Remedial Twitter

I’ve decided that one of Twitter’s biggest problems is that its top people have a very poor grasp of English.

If you’re a Twitter user, you probably know that a big controversy has blown up over a recent change in the way users receive @replies. There used to be a setting that gave you some control over the kinds of @replies you’d see in your friends’ timeline (i.e., your home page). That setting was removed yesterday because it was “undesireable and confusing.” The Twitterites decided which of the three former options was best, and now that’s the (unchangeable) setting everyone has. Because the new setting is the one I was already using, the change hasn’t affected me, but a lot of people are pissed. #fixreplies is currently the top Trending Topic.

Was the old set of options confusing? It depends on how you look at it. The options themselves were actually quite simple.

  1. Show all @replies written by people I follow.
  2. Show only @replies written by people I follow to people I follow.
  3. Show only @replies written by people I follow to me.

But the way these options were presented on the Settings page was confusing. Here’s what they looked like (in an image I lifted from this Mashable post:

Did the first option show all @replies? No.
Did the second option show all @replies to people you were following? No.
Did the third option show no @replies? No.
I wonder why it was so confusing?

There was a help page for these settings, but it was itself poorly worded. In my first days on Twitter, the only way I was able to understand these options was by testing them. The confusion was not with the system’s workings, it was with the system’s description.

Because of the shitstorm—people using Option 1 don’t like being shifted to Option 2—Twitter is making new changes to mollify those who liked their old settings. In a blog post today, Biz Stone said

So here’s what we’re planning to do. First, we’re making a change such that any updates beginning with @username (that are not explicitly created by clicking on the reply icon) will be seen by everyone following that account. This will bring back some serendipity and discovery and we can do this very soon.

Why are there parentheses in that second sentence? Because Biz Stone doesn’t know what parentheses are for. The clause “that are not explicitly created by clicking on the reply icon” describes an essential distinction between the @replies that will appear on your home page and those that won’t. It has no business being in parentheses, which are meant for nonessential content. It’s as if Stone is writing a program in which @username is the function and that are not explicitly created by clicking on the reply icon is the argument.

if @username(that are not explicitly created by clicking on the reply icon):
  include in timeline
else:
  exclude from timeline

But he’s not writing a program, he’s writing a paragraph. A paragraph with a syntax error.
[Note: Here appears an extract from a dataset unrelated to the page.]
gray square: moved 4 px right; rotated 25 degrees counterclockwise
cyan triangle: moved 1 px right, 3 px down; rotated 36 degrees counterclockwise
I have a sense that Twitter is not exactly hard up for money. Perhaps they could hire a copyeditor.

Update 5/15/09
Yesterday, Biz Stone wrote another blog post about the replies settings. In it, he gives a remarkably clear description of the old default (and now only) setting: “you only see replies by people you follow to people you follow.” Since this is almost exactly the wording I used above, I’m going to take credit for his new coherence.